This week at the International Solid State Circuits Conference (ISSCC) all of the chip community are gathered together to talk about the latest and greatest research and technology breakthroughs, and not share anything that might dull their competitive advantage. Chip companies also tend to tie their product announcements in with ISSCC, which explains the timing of the Itanium, POWER, and other announcements over the past several days.
Late last week I talked with AMD about Llano, their forthcoming laptop platform. That’s right, a laptop chip. So why “waste” your time when this is an HPC blog? Well, the concept is interesting, and I bet the technology that they are jamming into that chip finds its way upstream before too long.
AMD’s marketing angle these days is that we are entering the heterogenous systems era (following the single and multi-core eras), enabled by data parallelism and GPUs. You see this reflected in AMD’s materials when they talk about their “Fusion” strategy. Llano is AMD’s GPU+CPU processor — they call it an APU, or Accelerated Processing Unit. Llano puts 4 x86 (Phenom II) cores plus one GPU (they are mum on the number of cores the GPU itself will have) onto a single die in a 32nm process. The processor supports DDR3 memory (though they aren’t talking how many channels), is DirectX 11 capable, and will be available for sampling in the first half of this year. It is expected to operate at greater than 3 GHz.
Intel is talking about something similar with its Westmere solution, but it isn’t as integrated as Llano. Westmere puts a CPU and a separate GPU into a single package with a dedicated bus, where Llano bakes them together onto the same silicon.
All we know about the GPU itself is that it is derived from the Radeon HD5000 series. According to Sam Naffziger, a Senior Fellow at AMD, Llano will be capable of handling actual graphics in the laptops it is sold in, in addition to supporting computational tasks. The GPU doesn’t use HyperTransport to link to the CPU; it uses something else within the die that also isn’t being discussed yet.
The initial rollout is planned for the laptop market, followed by desktops. They are looking at a Bulldozer plus GPU Fusion solution for server (and HPC) customers, but no word on any of that yet, and AMD is still pushing the discrete GPU model as the way to go today for HPC users.
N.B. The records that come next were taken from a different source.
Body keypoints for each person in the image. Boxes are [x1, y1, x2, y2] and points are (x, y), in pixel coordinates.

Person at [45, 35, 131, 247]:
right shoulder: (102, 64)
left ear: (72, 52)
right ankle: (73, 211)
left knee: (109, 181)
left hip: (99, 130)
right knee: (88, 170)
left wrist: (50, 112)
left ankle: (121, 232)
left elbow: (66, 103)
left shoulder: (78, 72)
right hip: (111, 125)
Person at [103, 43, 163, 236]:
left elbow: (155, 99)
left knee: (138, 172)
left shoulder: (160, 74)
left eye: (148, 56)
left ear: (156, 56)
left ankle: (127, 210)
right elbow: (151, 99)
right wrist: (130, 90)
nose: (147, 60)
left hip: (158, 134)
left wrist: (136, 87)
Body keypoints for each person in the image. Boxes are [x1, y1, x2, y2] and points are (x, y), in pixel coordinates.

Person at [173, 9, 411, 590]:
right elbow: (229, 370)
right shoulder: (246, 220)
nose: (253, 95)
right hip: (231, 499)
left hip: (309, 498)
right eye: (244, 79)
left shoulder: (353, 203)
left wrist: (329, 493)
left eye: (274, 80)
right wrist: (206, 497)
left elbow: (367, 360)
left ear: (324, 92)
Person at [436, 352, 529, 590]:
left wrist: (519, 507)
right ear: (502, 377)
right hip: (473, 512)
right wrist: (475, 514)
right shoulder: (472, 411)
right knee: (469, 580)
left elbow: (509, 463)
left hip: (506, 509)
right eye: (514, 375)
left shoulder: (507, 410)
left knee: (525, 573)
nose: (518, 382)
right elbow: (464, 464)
I hate having to hit the PCI bus to get work out there and bring the answers back, though, and separately managing GPU memory explicitly is not the most programmer-friendly approach I can think of for getting work done. I’d love to see an integrated CPU/GPU out there for high end computing, and I’ll bet someone tries to build a cluster out of these Llano parts.
None of this is what AMD is talking up at ISSCC, though. At the conference they are talking about some of the innovations they are baking into the chips to make them especially power (and therefore laptop, but why not datacenter as well) friendly.
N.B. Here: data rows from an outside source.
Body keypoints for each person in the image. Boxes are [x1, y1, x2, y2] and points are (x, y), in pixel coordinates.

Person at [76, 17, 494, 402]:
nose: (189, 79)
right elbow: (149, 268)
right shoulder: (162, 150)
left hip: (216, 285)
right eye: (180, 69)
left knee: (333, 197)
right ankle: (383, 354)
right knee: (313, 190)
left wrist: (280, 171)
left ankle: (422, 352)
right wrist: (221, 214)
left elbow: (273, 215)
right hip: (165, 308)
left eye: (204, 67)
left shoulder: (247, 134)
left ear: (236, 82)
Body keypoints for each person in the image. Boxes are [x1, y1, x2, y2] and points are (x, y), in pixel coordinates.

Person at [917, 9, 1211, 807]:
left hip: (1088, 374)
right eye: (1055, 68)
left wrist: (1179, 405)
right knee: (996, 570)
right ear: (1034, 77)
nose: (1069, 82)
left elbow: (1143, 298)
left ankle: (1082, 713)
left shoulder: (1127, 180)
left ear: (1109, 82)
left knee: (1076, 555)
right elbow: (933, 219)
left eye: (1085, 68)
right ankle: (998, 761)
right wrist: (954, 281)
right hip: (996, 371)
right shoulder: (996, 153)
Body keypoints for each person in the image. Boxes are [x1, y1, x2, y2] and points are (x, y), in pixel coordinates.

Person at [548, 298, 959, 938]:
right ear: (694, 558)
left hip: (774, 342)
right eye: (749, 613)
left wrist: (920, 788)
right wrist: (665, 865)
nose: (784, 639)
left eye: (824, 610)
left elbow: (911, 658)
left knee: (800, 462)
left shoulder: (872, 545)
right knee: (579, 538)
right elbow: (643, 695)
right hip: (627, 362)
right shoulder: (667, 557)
Power management and measurement for cores
First, AMD has added power gating at the core level on the die. Today the OS can use the ACPI spec to run AMD chips down to a lower power state, but you have to power down all the cores and the low power state isn’t all that low. In Llano each individual core can be shut down, and the power reduction is far more dramatic (10 times less power leakage, according to Naffziger). The solution is based in hardware, and uses counters to watch for an idle core. Cores can be turned off an on at a resolution of tens of microseconds — fast enough to not interfere with the coarser-grained operation of ACPI up at the OS level.
Llano also puts a digital power meter on the chip for each core, providing microsecond-level power information that AMD claims is much more accurate than the more conventional analog ways of measuring power. This information will be used when a core is running to help the hardware and the OS optimize power distribution and use. AMD isn’t talking about details here yet, but it sounds useful.
Something I had never thought about as optimizable in terms of chip power consumption is the clock. It turns out that a fully populated clock grid uses about 20-30% of the dynamic power in a chip. AMD depopulated the clock grid in Llano to only put the signal in the specific places it has to be. This seemingly obvious improvement reduces the clock’s power consumption by about half, according to Naffziger. Because the clock is always running, this helps reduce Llano’s power consumption across the board — a good thing in a laptop. And a good thing in a server, come to think of it.